Helicobacter pylori is a bacterial pathogen that colonizes the human gastric mucosa where it can cause a variety of stomach diseases, including peptic ulcer disease and gastric cancer. H. pylori uses a cluster of polar flagella for motility which is essential for colonization of the gastric musoca. All three of the sigma factors in H. pylori (RpoD, RpoN and FliA) are used to coordinate the expression of over 60 genes encoding structural components, enzymes and regulatory proteins needed for assembly and function of the flagellum.

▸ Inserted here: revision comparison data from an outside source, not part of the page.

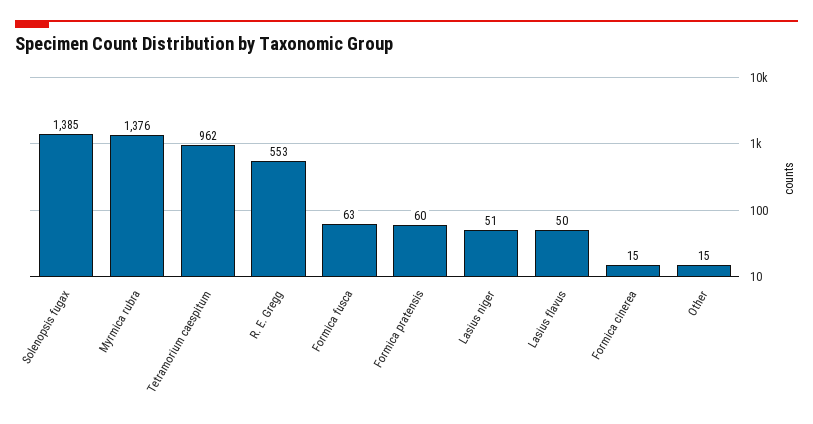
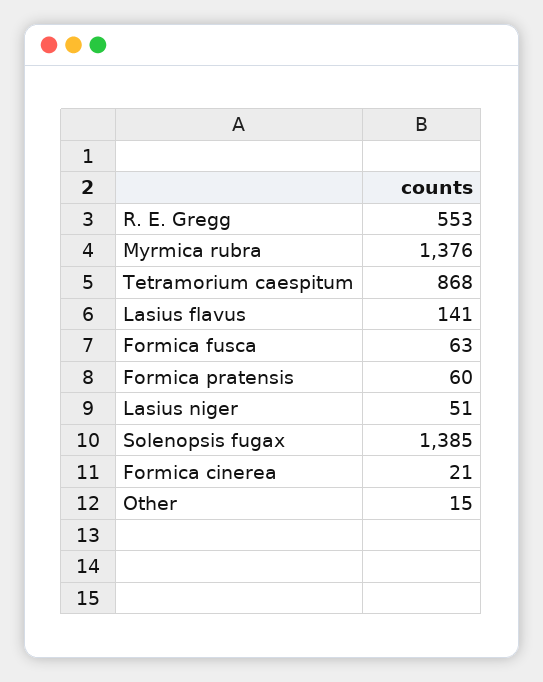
  {
    "Solenopsis fugax": 1385,
    "Myrmica rubra": 1376,
-   "Tetramorium caespitum": 962,
+   "Tetramorium caespitum": 868,
    "R. E. Gregg": 553,
    "Formica fusca": 63,
    "Formica pratensis": 60,
    "Lasius niger": 51,
-   "Lasius flavus": 50,
+   "Lasius flavus": 141,
-   "Formica cinerea": 15,
+   "Formica cinerea": 21,
    "Other": 15
  }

Current work in the lab is directed at characterizing the mechanisms by which expression of the various sets of flagellar genes are regulated.

A second project in the lab focuses on RpoN (σ54) regulon of Salmonella enterica serovar Typhimurium (S. Typhimurium), which is a major food-borne pathogen. Transcription by σ54-RNA polymerase holoenzyme (σ54-holoenzyme) requires an activator protein.  S. Typhimurium possesses 13 RpoN-dependent activators, each targeting a specific set of genes.  Functions for many of the genes of the S. Typhimurium RpoN regulon are unknown, and one of the goals of the project is to determine the physiological roles of these genes.  In addition, we are characterizing RpoN-dependent promoters and other intragenic σ54-holoenzyme binding sites in the S. Typhimurium genome to identify core and contextual sequences that are important for promoter activity, as well as determining the functions of these sites.